C’est l’inflammation de la cornée. Selon la localisation plus ou moins antérieure de l’atteinte, on parle de kératite superficielle ou de kératite profonde ou interstitielle. Les kératites superficielles sont dans la plupart des cas dues à un virus ou à un microbe. L’ulcération épithéliale, toujours douloureuse, est mise en évidence par l’instillation d’une goutte de collyre à la fluorescéine, qui l’imprègne et la colore en vert.

• Le virus herpétique réalise une ulcération caractéristique, dite « dendritique », particulièrement douloureuse. Cette forme contre-indique formellement l’instillation de collyre à la cortisone, qui aboutirait à la perforation. Après la guérison, les récidives ne sont pas rares.

• Moins sévères sont en général les kératites microponctuées ; réalisant de multiples petites ulcérations, elles sont dues au staphylocoque ou, le plus souvent, à des virus. L’atteinte cornéenne est isolée ou associée à celle de la conjonctive (kérato-conjonctivite). Il s’agit alors d’affections particulièrement contagieuses qui surviennent par épidémies d’usine ou d’hôpital.

• Les kératites ponctuées peuvent être dues aux ultraviolets (séjour sur la neige, soudure à l’arc). Elles sont douloureuses mais guérissent en 24 à 48 heures.

• Un mécanisme allergique peut aussi être responsable de kératites, provoquant de fréquentes récidives jusqu’à la désensibilisation.

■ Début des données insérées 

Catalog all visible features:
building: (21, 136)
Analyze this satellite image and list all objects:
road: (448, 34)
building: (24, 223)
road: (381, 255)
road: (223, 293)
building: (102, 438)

• Les kératites infectieuses sont le plus souvent dues à la surinfection, par un germe banal ou une mycose, d’érosions traumatiques. Un prélèvement au niveau des lésions permettra d’identifier le germe et de déterminer sa sensibilité aux antibiotiques. Une antibiothérapie locale, voire générale, est instituée pour empêcher la propagation de l’infection à la chambre antérieure.

• La syphilis congénitale (entre 5 et 15 ans), la tuberculose, des germes banals peuvent provoquer une kératite interstitielle allergique avec une prolifération vasculaire intracornéenne.

• Enfin, le zona, l’herpès, la varicelle et d’autres maladies virales peuvent s’accompagner de l’apparition, au centre de la cornée, d’un disque épais, blanchâtre, opaque : la kératite disciforme.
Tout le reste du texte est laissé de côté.